= Jane Rebecca Yorke =

Jane Rebecca Yorke (27 January 1872 – 1953) was an English medium who was the last person convicted under the Witchcraft Act 1735.

==Biography==
Yorke worked as a medium for many years from Forest Gate, Essex (now part of the London Borough of Newham). She was prosecuted by police in 1944 because of claims she was defrauding the public by exploiting wartime fears. During séances with Yorke, undercover police were told to ask about non-existent family members. Yorke provided elaborate details on them which she claimed had been provided by her spirit guide, such as telling an officer that his non-existent brother had been burned alive on a bombing mission. Yorke's alleged spirit guide was a Zulu, and she also frequently claimed to summon Queen Victoria. She was witnessed terrifying a hysterical woman who said she had seen the spirit of her dead brother, by warning her that her husband might also be killed. Yorke predicted that the Second World War would end in October 1944.
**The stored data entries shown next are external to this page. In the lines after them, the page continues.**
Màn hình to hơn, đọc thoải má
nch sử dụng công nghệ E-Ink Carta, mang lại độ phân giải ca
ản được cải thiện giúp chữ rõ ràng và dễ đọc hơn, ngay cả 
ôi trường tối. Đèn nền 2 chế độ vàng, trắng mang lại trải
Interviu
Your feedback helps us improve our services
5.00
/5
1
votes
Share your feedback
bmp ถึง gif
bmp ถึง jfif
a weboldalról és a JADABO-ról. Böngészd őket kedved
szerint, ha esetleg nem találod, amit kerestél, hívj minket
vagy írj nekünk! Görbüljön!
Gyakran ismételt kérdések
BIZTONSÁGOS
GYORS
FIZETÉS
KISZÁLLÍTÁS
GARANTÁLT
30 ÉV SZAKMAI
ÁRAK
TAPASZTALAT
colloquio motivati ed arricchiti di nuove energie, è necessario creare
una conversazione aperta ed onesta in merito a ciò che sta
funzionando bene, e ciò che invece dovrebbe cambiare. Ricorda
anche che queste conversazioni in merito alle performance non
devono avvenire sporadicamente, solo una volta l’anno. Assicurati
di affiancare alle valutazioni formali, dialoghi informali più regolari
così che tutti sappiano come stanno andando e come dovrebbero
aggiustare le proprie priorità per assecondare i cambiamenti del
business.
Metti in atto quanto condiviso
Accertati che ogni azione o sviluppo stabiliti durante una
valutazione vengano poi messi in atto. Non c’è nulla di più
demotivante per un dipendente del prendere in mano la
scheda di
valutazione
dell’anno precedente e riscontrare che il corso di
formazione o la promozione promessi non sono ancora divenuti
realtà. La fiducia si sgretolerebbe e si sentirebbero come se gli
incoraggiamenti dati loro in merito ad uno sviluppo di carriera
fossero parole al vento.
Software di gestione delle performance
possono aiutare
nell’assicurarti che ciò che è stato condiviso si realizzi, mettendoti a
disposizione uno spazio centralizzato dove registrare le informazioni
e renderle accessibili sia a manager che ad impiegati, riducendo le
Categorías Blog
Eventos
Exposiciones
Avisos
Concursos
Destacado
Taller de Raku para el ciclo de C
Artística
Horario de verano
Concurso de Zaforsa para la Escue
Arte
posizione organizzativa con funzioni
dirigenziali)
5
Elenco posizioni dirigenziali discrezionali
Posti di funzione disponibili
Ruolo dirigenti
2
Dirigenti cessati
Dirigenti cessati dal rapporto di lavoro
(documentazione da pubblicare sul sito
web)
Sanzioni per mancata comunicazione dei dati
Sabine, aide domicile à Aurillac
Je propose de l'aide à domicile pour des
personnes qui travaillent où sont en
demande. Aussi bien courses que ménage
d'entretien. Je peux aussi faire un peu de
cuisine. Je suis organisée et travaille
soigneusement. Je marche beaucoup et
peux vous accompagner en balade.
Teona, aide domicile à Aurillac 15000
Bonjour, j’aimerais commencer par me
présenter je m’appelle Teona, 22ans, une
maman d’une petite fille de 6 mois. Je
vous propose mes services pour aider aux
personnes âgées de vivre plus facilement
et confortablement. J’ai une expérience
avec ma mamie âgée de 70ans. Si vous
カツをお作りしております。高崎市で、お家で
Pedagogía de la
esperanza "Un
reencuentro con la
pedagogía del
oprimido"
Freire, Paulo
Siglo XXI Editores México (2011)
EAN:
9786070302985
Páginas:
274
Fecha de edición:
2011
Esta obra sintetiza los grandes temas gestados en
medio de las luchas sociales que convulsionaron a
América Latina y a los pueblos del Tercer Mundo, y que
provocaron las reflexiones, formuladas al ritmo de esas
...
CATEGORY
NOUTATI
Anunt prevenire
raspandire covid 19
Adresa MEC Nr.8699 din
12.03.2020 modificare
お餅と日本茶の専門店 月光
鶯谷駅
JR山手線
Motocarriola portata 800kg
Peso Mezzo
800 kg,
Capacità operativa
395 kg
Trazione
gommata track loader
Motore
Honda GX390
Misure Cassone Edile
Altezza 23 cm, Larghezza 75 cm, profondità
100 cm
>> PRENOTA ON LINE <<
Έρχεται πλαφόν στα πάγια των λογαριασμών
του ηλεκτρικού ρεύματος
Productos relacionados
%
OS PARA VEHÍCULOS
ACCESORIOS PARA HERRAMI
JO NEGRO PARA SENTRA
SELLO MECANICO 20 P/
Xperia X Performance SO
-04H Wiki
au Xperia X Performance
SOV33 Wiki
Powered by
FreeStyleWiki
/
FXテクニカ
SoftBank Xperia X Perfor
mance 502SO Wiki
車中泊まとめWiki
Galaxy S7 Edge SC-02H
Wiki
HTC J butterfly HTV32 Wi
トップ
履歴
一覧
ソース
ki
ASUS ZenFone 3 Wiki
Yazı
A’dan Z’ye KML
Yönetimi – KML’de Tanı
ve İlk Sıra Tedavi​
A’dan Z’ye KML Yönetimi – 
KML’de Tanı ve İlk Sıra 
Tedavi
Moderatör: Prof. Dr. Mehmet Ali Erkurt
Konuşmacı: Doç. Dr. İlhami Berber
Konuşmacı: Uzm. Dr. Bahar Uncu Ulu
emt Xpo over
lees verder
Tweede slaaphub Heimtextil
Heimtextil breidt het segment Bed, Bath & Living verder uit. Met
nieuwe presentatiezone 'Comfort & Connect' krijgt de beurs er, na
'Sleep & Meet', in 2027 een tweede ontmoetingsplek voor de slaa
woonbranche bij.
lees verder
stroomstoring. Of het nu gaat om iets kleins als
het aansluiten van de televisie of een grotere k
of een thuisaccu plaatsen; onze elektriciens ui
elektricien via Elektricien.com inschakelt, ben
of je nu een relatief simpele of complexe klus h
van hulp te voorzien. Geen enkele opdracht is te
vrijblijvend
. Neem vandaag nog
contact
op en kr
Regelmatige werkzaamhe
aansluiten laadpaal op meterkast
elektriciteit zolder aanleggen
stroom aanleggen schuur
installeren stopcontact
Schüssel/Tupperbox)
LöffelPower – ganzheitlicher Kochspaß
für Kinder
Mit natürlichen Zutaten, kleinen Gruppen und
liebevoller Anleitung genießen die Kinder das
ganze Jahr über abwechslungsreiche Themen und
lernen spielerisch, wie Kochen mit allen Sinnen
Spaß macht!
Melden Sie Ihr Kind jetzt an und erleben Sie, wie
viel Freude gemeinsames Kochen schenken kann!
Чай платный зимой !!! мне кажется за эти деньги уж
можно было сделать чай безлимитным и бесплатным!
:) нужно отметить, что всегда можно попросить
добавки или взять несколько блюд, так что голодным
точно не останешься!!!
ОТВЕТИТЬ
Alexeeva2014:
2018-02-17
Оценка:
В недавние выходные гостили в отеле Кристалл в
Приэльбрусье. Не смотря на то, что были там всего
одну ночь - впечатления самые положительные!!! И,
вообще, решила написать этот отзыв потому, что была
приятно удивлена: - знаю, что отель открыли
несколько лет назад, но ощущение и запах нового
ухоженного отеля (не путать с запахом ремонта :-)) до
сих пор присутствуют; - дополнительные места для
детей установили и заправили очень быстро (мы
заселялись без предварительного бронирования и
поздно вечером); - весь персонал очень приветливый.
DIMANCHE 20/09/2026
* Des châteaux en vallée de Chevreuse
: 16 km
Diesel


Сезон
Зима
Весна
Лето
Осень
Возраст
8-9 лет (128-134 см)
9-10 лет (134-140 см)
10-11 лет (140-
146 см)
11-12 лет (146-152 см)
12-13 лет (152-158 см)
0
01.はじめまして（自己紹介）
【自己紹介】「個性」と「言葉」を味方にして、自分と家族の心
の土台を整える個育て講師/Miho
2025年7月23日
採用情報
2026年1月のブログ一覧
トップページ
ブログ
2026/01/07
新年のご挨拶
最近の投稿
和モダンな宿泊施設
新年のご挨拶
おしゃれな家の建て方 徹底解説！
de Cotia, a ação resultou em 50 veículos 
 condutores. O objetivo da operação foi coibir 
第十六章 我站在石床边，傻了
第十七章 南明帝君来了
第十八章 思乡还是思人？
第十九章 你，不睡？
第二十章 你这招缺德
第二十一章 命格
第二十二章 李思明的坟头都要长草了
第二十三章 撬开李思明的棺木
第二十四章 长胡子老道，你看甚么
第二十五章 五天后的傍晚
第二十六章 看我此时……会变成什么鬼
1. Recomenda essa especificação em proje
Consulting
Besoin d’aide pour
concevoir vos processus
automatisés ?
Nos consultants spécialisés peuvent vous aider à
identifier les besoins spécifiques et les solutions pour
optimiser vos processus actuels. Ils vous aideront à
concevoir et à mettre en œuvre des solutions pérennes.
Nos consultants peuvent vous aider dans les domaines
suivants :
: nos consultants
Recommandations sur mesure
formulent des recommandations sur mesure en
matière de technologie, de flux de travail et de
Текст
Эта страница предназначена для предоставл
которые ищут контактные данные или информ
Yorke was arrested in July 1944. At her trial in September 1944 at London's Old Bailey, she was found guilty on seven counts against the Witchcraft Act 1735 of pretending "to cause the spirits of dead persons to be present." Yorke was fined £5 and placed on a good behaviour bond for three years, promising she would hold no more séances. The light sentence was due to her age of 72. She did not give any further séances.

Yorke's case demonstrated that, following the earlier trial of Helen Duncan, the Director of Public Prosecutions had decided that the Witchcraft Act 1735 was still useful in dealing with cases involving mediums. Although the Act was used as a threat in several subsequent cases, the last in 1950, this was the last in which someone was actually convicted under it.